A Trillion Pages and a $5K Summer
In 1998 I built a thing called Spark Online. The host died, the site mostly vanished, and for a decade I doubted whether any of it had been real. Then one day I typed the URL into the Wayback Machine and there it was. My twenties, preserved by a nonprofit in San Francisco that decided the web was worth remembering on purpose.
Start with the May 27 recap set
This article is part of the Vancouver AI Meetup #29 recap package: the event archive, the speaker-focused recaps, and the full Michelle Diamond photo gallery.
- 29 Months, 200 Pounds of Meat, and the AI Commons
- A Trillion Pages and a $5K Summer — currently reading
- Tofu Isn't Failed Meat: Rachel Horst's Anti-Slop Machine
- May 27 Vancouver AI Meetup event archive
- Original May 27 Luma listing
- Michelle Diamond photo gallery

So when Andrea Mills, Executive Director of Internet Archive Canada, agreed to keynote Vancouver AI Meetup #29 on our “Building the AI Commons” night, I was genuinely fired up. While everyone else races to lock knowledge behind paywalls, Andrea and her team are doing the opposite. They’re archiving the open web and building public infrastructure with data that actually belongs to the public.
Here’s what she told the room, and the fellowship she slipped in at the end like a true Canadian.
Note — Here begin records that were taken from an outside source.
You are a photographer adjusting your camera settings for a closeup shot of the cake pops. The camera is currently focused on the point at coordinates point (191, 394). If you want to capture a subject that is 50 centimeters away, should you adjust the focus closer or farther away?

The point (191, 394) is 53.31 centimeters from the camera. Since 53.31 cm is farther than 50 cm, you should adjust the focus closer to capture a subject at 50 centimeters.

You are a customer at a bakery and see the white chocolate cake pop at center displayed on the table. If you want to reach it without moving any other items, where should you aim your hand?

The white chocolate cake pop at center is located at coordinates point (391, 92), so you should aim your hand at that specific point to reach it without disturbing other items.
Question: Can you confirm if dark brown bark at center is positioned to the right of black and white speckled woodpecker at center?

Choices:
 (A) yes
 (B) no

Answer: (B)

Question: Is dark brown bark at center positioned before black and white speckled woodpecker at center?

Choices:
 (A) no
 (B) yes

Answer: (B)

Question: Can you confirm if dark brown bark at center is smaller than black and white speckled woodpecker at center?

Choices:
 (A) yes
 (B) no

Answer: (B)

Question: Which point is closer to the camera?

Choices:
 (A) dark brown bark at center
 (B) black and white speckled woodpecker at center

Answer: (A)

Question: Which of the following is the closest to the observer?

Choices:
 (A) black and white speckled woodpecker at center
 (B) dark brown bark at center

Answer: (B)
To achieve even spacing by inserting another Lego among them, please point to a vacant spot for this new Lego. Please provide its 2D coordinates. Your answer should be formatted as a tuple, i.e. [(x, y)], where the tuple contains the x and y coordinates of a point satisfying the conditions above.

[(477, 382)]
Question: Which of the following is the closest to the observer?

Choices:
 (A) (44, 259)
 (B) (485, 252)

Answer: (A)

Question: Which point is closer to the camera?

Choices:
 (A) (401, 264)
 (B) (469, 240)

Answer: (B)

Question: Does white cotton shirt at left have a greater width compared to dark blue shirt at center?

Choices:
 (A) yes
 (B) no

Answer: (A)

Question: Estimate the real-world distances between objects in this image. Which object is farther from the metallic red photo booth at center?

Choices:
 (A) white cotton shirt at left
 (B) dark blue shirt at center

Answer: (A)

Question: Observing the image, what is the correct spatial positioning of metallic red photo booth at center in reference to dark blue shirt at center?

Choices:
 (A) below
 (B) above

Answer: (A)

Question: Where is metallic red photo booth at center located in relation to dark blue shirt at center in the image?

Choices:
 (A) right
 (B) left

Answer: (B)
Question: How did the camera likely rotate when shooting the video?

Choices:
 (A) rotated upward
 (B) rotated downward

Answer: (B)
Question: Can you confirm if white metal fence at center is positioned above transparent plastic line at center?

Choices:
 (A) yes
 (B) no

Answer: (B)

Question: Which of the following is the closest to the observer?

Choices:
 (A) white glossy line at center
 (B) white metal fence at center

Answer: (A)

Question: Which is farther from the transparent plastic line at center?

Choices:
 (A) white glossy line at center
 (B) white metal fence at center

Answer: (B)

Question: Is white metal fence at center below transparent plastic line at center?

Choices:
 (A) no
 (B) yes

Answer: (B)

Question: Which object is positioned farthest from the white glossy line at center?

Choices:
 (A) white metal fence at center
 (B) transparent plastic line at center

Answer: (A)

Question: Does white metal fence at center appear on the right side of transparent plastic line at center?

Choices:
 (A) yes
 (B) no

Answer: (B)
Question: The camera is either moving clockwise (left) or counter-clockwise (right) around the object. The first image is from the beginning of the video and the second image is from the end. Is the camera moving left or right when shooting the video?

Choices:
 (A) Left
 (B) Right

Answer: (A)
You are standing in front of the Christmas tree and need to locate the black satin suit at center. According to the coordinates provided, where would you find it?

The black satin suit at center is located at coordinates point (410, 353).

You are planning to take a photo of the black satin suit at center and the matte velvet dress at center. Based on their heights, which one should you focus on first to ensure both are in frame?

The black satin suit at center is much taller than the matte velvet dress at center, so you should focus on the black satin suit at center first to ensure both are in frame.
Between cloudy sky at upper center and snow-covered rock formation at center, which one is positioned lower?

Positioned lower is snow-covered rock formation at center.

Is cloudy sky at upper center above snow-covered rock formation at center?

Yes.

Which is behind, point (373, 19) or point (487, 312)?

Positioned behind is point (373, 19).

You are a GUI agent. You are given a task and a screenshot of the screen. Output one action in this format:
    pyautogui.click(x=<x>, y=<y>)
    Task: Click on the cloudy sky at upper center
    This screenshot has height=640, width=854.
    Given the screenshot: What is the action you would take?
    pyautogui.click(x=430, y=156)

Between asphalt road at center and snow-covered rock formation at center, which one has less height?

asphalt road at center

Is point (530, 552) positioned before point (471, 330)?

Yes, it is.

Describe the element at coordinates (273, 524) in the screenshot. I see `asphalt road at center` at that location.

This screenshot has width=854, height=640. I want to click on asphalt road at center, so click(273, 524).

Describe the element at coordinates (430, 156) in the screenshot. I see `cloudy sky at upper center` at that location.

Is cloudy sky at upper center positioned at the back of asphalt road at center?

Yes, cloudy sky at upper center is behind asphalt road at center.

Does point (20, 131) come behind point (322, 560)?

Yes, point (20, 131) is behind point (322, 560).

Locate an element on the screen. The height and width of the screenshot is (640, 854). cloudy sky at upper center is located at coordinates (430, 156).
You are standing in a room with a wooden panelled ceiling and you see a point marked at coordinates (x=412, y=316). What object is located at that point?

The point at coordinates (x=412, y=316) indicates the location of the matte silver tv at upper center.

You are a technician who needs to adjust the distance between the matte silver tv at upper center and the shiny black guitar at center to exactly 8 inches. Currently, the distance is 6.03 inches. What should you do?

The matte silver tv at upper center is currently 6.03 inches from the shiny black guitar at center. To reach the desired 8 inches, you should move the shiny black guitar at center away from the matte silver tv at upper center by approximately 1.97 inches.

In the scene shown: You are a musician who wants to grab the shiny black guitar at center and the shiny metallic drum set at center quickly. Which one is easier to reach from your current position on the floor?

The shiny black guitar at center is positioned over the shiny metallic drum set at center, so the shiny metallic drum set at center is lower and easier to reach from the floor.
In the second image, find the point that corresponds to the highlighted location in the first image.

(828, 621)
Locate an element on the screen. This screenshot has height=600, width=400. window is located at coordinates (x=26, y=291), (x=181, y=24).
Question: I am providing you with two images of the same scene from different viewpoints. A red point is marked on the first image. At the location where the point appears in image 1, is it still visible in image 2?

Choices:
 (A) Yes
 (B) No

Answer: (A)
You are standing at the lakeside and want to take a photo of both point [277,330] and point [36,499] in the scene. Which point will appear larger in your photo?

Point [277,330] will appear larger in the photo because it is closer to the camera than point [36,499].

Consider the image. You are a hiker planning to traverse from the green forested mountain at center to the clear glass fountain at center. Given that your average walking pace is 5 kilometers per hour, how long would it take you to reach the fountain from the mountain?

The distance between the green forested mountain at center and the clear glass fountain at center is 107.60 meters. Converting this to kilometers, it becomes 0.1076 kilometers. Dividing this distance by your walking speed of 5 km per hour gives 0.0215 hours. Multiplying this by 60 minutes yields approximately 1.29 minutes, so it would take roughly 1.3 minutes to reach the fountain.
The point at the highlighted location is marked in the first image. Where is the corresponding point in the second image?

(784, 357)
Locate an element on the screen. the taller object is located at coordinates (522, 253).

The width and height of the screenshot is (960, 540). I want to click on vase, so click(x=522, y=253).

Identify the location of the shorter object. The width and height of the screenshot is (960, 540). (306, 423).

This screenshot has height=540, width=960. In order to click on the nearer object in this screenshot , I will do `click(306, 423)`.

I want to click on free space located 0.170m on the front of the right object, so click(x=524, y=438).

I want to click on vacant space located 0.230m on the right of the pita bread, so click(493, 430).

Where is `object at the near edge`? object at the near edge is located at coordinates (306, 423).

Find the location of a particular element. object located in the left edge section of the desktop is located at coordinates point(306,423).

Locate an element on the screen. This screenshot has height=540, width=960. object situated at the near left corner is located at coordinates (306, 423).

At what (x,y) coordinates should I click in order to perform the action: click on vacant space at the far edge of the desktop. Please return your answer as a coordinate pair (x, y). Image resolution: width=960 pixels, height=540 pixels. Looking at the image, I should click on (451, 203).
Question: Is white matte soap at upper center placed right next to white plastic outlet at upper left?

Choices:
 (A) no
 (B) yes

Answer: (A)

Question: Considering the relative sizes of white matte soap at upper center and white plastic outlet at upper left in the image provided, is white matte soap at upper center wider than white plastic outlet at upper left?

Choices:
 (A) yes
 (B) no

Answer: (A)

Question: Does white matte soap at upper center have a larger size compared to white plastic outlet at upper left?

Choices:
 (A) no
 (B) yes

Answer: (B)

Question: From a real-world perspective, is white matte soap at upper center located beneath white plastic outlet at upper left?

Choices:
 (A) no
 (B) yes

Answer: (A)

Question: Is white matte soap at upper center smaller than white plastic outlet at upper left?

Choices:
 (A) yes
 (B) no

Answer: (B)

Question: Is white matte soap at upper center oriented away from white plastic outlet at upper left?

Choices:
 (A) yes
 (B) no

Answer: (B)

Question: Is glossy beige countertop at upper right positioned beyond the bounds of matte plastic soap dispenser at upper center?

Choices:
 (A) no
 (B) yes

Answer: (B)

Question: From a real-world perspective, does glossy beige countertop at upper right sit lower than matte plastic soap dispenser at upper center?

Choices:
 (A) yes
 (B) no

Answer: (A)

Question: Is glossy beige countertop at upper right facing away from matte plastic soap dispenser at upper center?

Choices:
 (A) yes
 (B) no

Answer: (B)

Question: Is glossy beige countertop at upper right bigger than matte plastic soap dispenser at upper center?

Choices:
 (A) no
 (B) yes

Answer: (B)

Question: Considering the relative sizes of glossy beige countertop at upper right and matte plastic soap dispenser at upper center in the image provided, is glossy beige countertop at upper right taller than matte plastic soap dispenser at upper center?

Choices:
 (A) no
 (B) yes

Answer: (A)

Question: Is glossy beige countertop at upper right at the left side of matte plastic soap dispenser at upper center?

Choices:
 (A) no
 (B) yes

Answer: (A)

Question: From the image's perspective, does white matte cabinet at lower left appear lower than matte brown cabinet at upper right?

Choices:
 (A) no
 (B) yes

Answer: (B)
Thirty years, 200 petabytes, a trillion pages
Brewster Kahle founded the Internet Archive in 1996, right at the birth of personal web publishing, when for the first time you didn’t have to be a publisher or a big institution to put something online. That moment mattered, Andrea said, because the early web was distributed. Anyone could publish. But there was a problem: the web forgets. It’s ephemeral by design.
A library is the opposite. A library is memory by design. So the Archive set out to be the library of the web. Today it’s over 200 petabytes. And last fall they crossed a number that’s almost impossible to picture:
“We celebrated 1 trillion web pages in the Wayback Machine.”
That’s the intellectual output of millions of people, kept open for researchers, the curious, and anyone who needs a big dataset. And it’s normal operations, not crisis: about 25% of any link saved online eventually moves or goes offline. The Archive is the reason the other version still exists.
Their preservation model is geographically distributed now: Internet Archive Canada holds a good chunk of the global archive, with Europe, Switzerland, and the UK coming online. Because, as Andrea put it:
“A cloud is just someone else’s computer, and you better really, really trust that person.”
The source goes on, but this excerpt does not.